Across academic, governmental and public spheres, concerns are being articulated that this growing diversity poses a threat to: residential community cohesion (undermining trust and connectivity between neighbours); wider, societal cohesion (leading to civic disengagement, declining trust in strangers and lower support for welfare policies); and inter-group cohesion (cultivating inter-ethnic tensions, and driving support for far-right organisations). When even conservative estimates predict this trend will only increase, understanding if, how and why ethnic diversity affects social cohesion, and what can be done to ameliorate any pejorative effects, is of paramount importance to the maintenance of a cohesive, harmonious society.
Yet, significant gaps remain in our understanding of how of ethnic diversity affects social cohesion.
Firstly, much of the current research focuses on how being exposed to diversity within one's residential community affects social cohesion. However, the community is just one site at which individuals come into contact with other ethnic groups. In places like schools, universities, workplaces, volunteering groups, individuals are being exposed to diverse environments every day. However, how levels of diversity in these places affect social cohesion is largely unknown. This is an important omission given that individuals are actually more likely to encounter diversity in these places than in their neighbourhoods.

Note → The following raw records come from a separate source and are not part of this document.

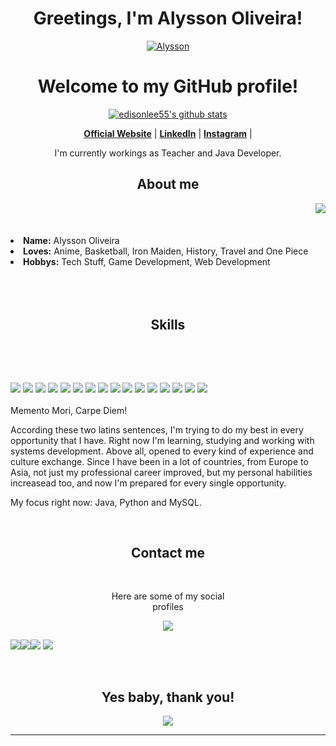 <h1 align="center">Greetings, I'm Alysson Oliveira!</h1>
<p align="center">
  <a href="https://github.com/dunkelhai"><img src="https://wallpapercave.com/wp/wp4727521.jpg" alt=" Alysson"></a>
</p>

<h1 align="center">Welcome to my GitHub profile!</h1>

<p align="center">
  <a href="https://github.com/dunkelhai"><img src="https://github-readme-stats.vercel.app/api?username=dunkelhai&hide_border=true&show_icons=true" alt="edisonlee55's github stats"></a>
</p>

<p align="center">
  <strong><a href="https://www.sharkdays.com">Official Website</a></strong> |
  <strong><a href="https://www.linkedin.com/in/alysson-oliveira-397a63197/">LinkedIn</a></strong> |
  <strong><a href="https://www.instagram.com/dunkelhai/">Instagram</a></strong> |
</p>

<p align="center"> I'm currently workings as Teacher and Java Developer.</p>


<h2 align="center"> About me </h2>
  <div align="center">
<img src="https://c.tenor.com/tlP1gAvWPmAAAAAC/kono-suba-anime.gif" align="right">
  </div>
  <br>
  <br>
  <br>
<li>
 <b>Name:</b> <a target=_blank>Alysson Oliveira</a></li>
</li>
<li><b>Loves:</b> Anime, Basketball, Iron Maiden, History, Travel and One Piece</li>
<li>
<b>Hobbys:</b> Tech Stuff, Game Development, Web Development
</li>
<br><br><br>
</div>
<div>
<h2 align="center"> Skills </h2>
 <br>
<p>
</div>
<div>
  <br>
<p align="left"><img src="https://img.shields.io/badge/mysql-%2300f.svg?style=for-the-badge&logo=mysql&logoColor=white"/> <img src="https://img.shields.io/badge/html5%20-%23E34F26.svg?&style=for-the-badge&logo=html5&logoColor=white"/> <img src="https://img.shields.io/badge/css3%20-%231572B6.svg?&style=for-the-badge&logo=css3&logoColor=white"/> <img src="https://img.shields.io/badge/postgres-%23316192.svg?style=for-the-badge&logo=postgresql&logoColor=white"/> <img src="https://img.shields.io/badge/javascript%20-%23323330.svg?&style=for-the-badge&logo=javascript&logoColor=%23F7DF1E"/> <img src="https://img.shields.io/badge/git%20-%23F05033.svg?&style=for-the-badge&logo=git&logoColor=white"/> <img src="https://img.shields.io/badge/.NET-5C2D91?style=for-the-badge&logo=.net&logoColor=white"/> <img src="https://img.shields.io/badge/spring-%236DB33F.svg?style=for-the-badge&logo=spring&logoColor=white"/> <img src="https://img.shields.io/badge/c%23-%23239120.svg?style=for-the-badge&logo=c-sharp&logoColor=white"/> <img src="https://img.shields.io/badge/javascript-%23323330.svg?style=for-the-badge&logo=javascript&logoColor=%23F7DF1E"/> <img src="https://img.shields.io/badge/java-%23ED8B00.svg?style=for-the-badge&logo=java&logoColor=white"/> <img src="https://img.shields.io/badge/python-3670A0?style=for-the-badge&logo=python&logoColor=ffdd54"/> <img src="https://img.shields.io/badge/docker-%230db7ed.svg?style=for-the-badge&logo=docker&logoColor=white"/> <img src="https://img.shields.io/badge/azure-%230072C6.svg?style=for-the-badge&logo=microsoftazure&logoColor=white"/> <img src="https://img.shields.io/badge/sublime_text-%23575757.svg?style=for-the-badge&logo=sublime-text&logoColor=important"/> <img src="https://img.shields.io/badge/Ubuntu-E95420?style=for-the-badge&logo=ubuntu&logoColor=white"/><br><br>
Memento Mori, Carpe Diem!

According these two latins sentences, I'm trying to do my best in every opportunity that I have. Right now I'm learning, studying and working with systems development. Above all, opened to every kind of experience and culture exchange. Since I have been in a lot of countries, from Europe to Asia, not just my professional career improved, but my personal habilities increasead too, and now I'm prepared for every single opportunity.

My focus right now: Java, Python and MySQL.
</p>
<br>
<h2 align="center"> Contact me </h2>
<br>
<p align="center">Here are some of my social <br>
profiles</p>
<p align="center"><a href="https://twitter.com/PoolPartyAkali" target="_blank"><img src="https://img.shields.io/badge/PwoolPwatyAkwali%20-%231DA1F2.svg?&style=for-the-badge&logo=Twitter&logoColor=white"/></a> 
  
 <img src="https://img.shields.io/badge/battle.net-%2300AEFF.svg?style=for-the-badge&logo=battle.net&logoColor=white"/><img src="https://img.shields.io/badge/xbox-%23107C10.svg?style=for-the-badge&logo=xbox&logoColor=white"/><img src="https://img.shields.io/badge/PSN-%230070D1.svg?style=for-the-badge&logo=Playstation&logoColor=whit"/> <img src="https://img.shields.io/badge/Crunchyroll-F47521?style=for-the-badge&logo=crunchyroll&logoColor=white"/>
 </p>
</div>
<br>
<div>
<h2 align="center">Yes baby, thank you!</h2>
<div align="center">
<img src="https://c.tenor.com/N5v8Cqz0DY0AAAAC/makise-kirusu-steins-gate.gif">
</div>
<hr>
</div>
</div>
    </center>
</body>
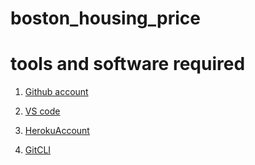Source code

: # boston_housing_price
 # tools and software required
 1. [Github account](https://github.com/)

 2. [VS code](https://code.visualstudio.com/)

 3. [HerokuAccount](https://www.heroku.com/)

 4. [GitCLI](https://cli.github.com/)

Secondly, most research assumes that as diversity within an adult's neighbourhood increases, their social cohesion will shift accordingly. However, how adults respond to ethnically diverse environments is likely influenced by all kinds of experiences throughout their lives, such as the attitudes of their parents, the diversity of their schools, and how diverse the neighbourhoods were they grew up in. To understand how diversity affects social cohesion we therefore also need to know what individuals' experiences of ethnic diversity have been over their entire lives.
The primary aim of this research is therefore to try and create a much fuller picture of how ethnic diversity affects social cohesion by: firstly, looking at how coming into contact with other groups in schools, workplaces, or civic groups, along with neighbourhoods, affects cohesion; and secondly, how experiences of diversity over one's whole life affects cohesion. Only with this more complete picture of the complex social worlds of individuals can we hope to understand the effect of diversity on social cohesion.
However, if we do find that increasing diversity, in certain places, at certain points over an individual's life, can harm social cohesion, then we need to know 'what works' to ameliorate such frictions. This research will therefore investigate how interventions, such as intercultural education, workplace diversity training, national multiculturalism policies, and ethnic mixing programs for adolescents can help alleviate any pressures of increasing diversity. Key to this endeavour will be an analysis of one of the current government's key integration policies: the National Citizen Service.